Say what? Freddy Quinn, Peter Maffay and Udo Lindenberg performed in Turkish language? And Ajda Pekkan, Nilüfer and Neşe Karaböcek singing in German? Where did this happen? Here, in a world of flops when it came to Turkish-German music exchange.
Freddy Quinn quickly swore off Turkish, Peter Maffay exchanged the collaboration with the hip-hop formation Cartel for Tabaluga, and Udo Lindenberg’s management canceled the tour with his duet partner Sezen Aksu. And a look at the discographies of Turkish singers reveals that they only very sporadically sing in German.

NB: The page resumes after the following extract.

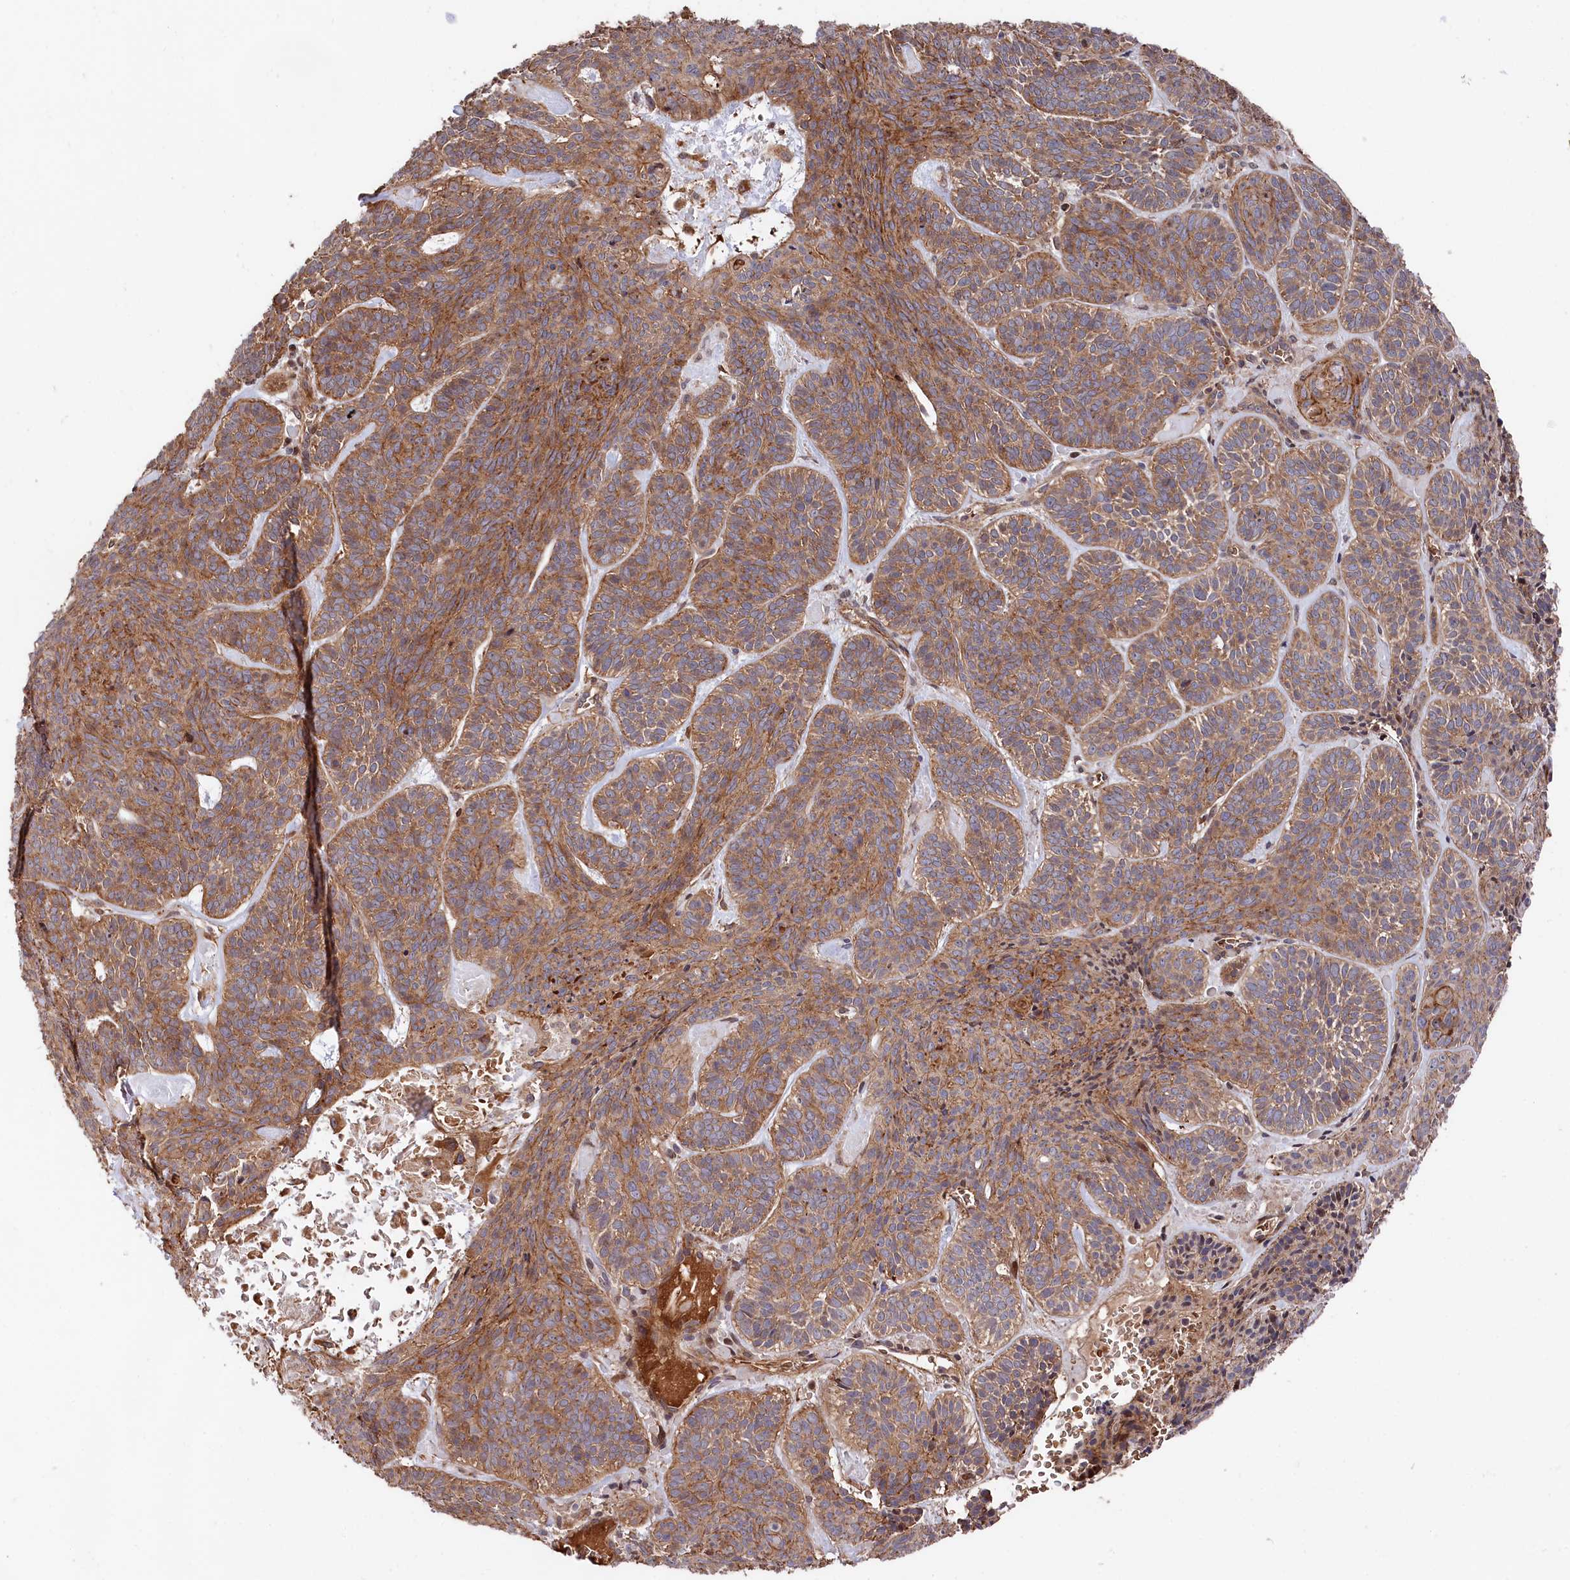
{"staining": {"intensity": "moderate", "quantity": ">75%", "location": "cytoplasmic/membranous"}, "tissue": "skin cancer", "cell_type": "Tumor cells", "image_type": "cancer", "snomed": [{"axis": "morphology", "description": "Basal cell carcinoma"}, {"axis": "topography", "description": "Skin"}], "caption": "A brown stain labels moderate cytoplasmic/membranous expression of a protein in basal cell carcinoma (skin) tumor cells.", "gene": "TNKS1BP1", "patient": {"sex": "male", "age": 85}}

The story remains one of a linguistic-musical rapprochement that had always failed—until a new Turkish generation claimed German as language for hip-hop, while at the same time initiating hip-hop in Germany. Even if the historiography of German hip-hop refrains from acknowledging these facts, Yarınistan’s “Ali Rap” (1990) entered the game two years before the Fantastische Vier. “Ali Rap” is based on a Nilüfer sample, which in turn leads us back to the German language: “Ali” was one of the few tracks that Nilüfer recorded in German.

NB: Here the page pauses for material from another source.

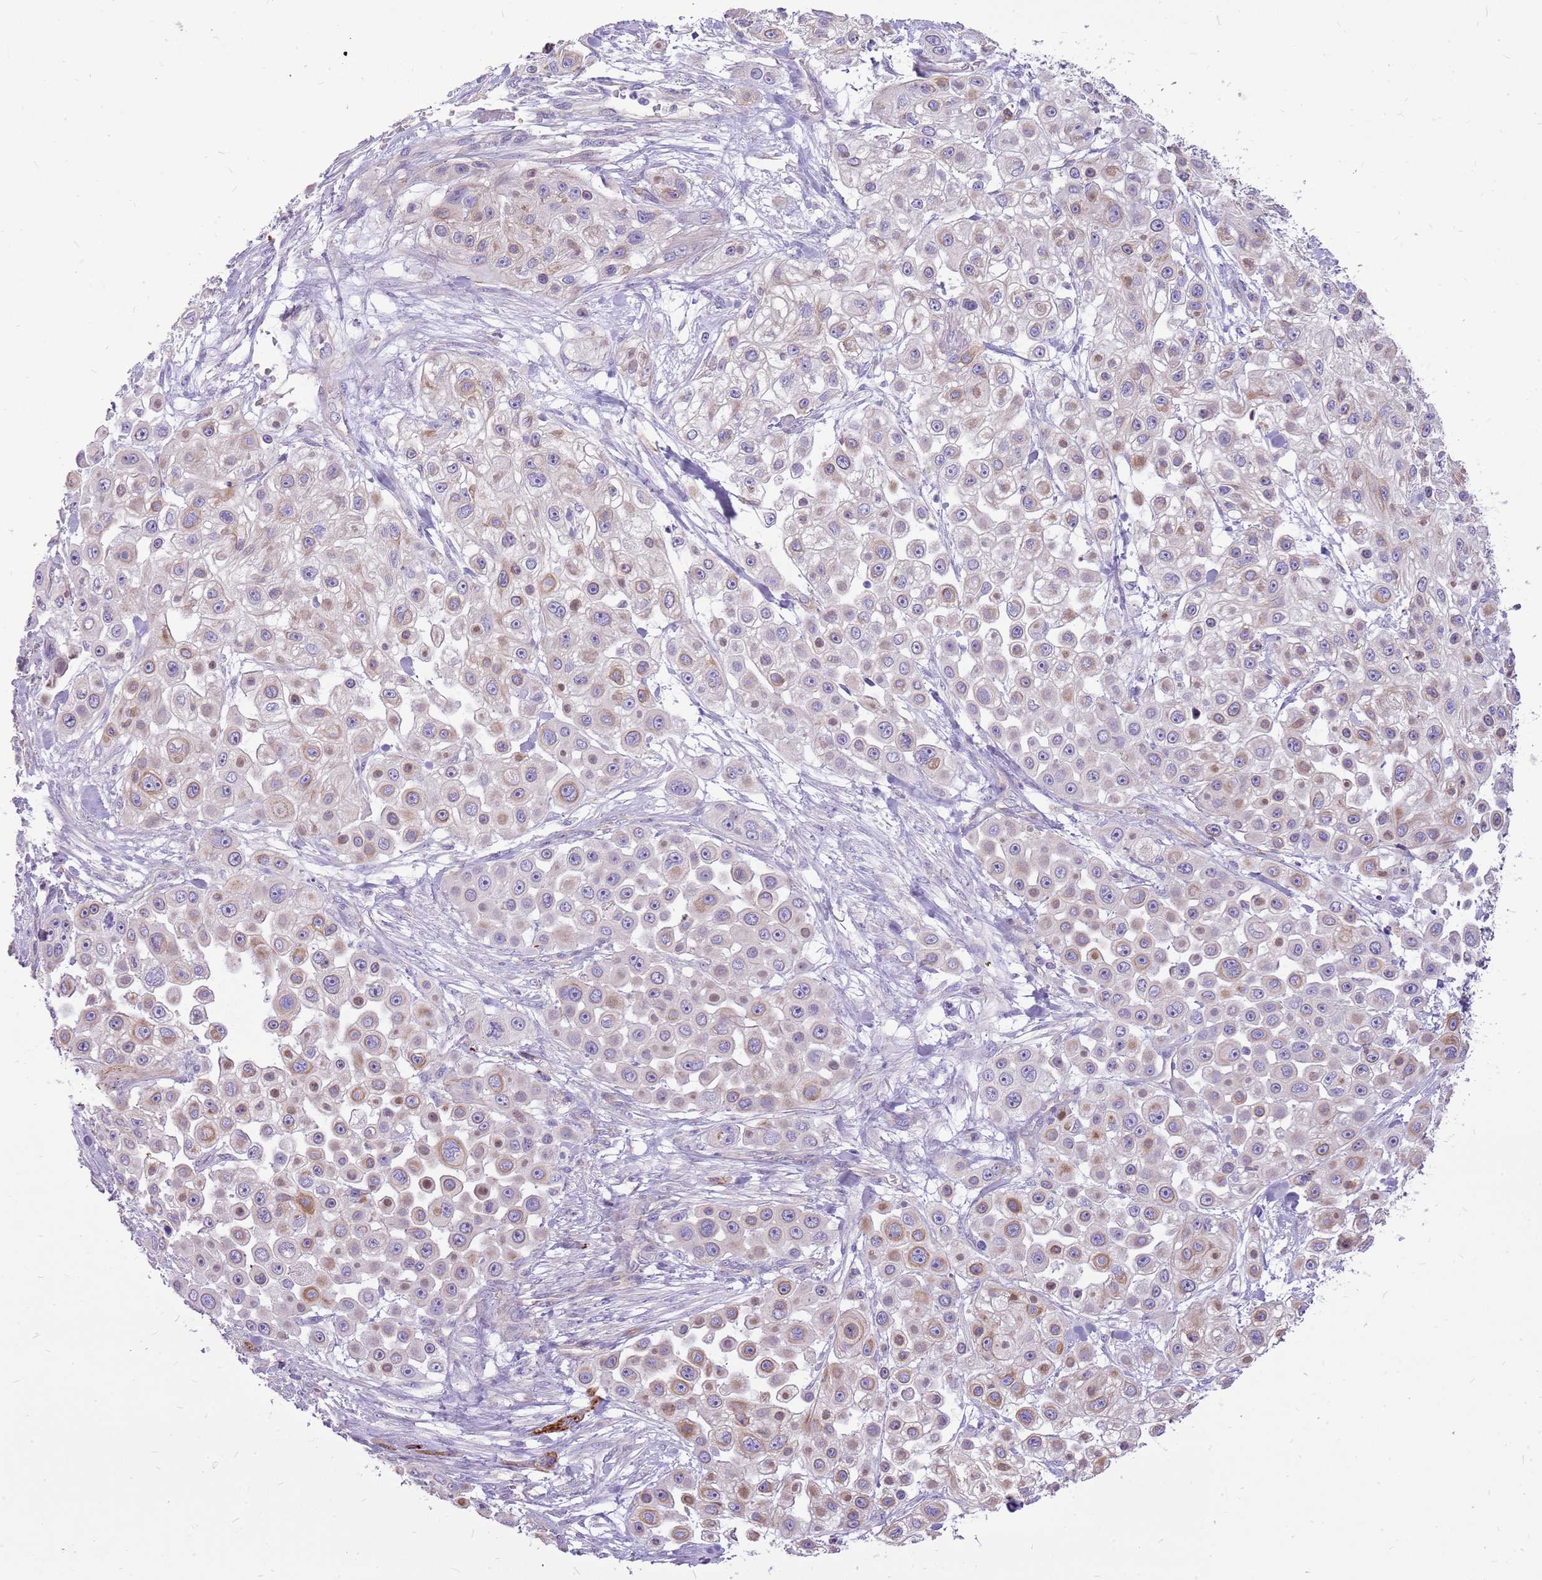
{"staining": {"intensity": "moderate", "quantity": "25%-75%", "location": "cytoplasmic/membranous"}, "tissue": "skin cancer", "cell_type": "Tumor cells", "image_type": "cancer", "snomed": [{"axis": "morphology", "description": "Squamous cell carcinoma, NOS"}, {"axis": "topography", "description": "Skin"}], "caption": "The histopathology image exhibits staining of skin cancer (squamous cell carcinoma), revealing moderate cytoplasmic/membranous protein positivity (brown color) within tumor cells.", "gene": "NTN4", "patient": {"sex": "male", "age": 67}}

This intricate net of intervowen elements has led to very particular musical combinations that deserve a closer look. Because the history of Turkish music in and from Germany not only has to be re-written—it has to be written in the first place. Together with Tuncay Acar, we would like to set an impulse for this endeavor with the listening session “A History of Flops” on June 24.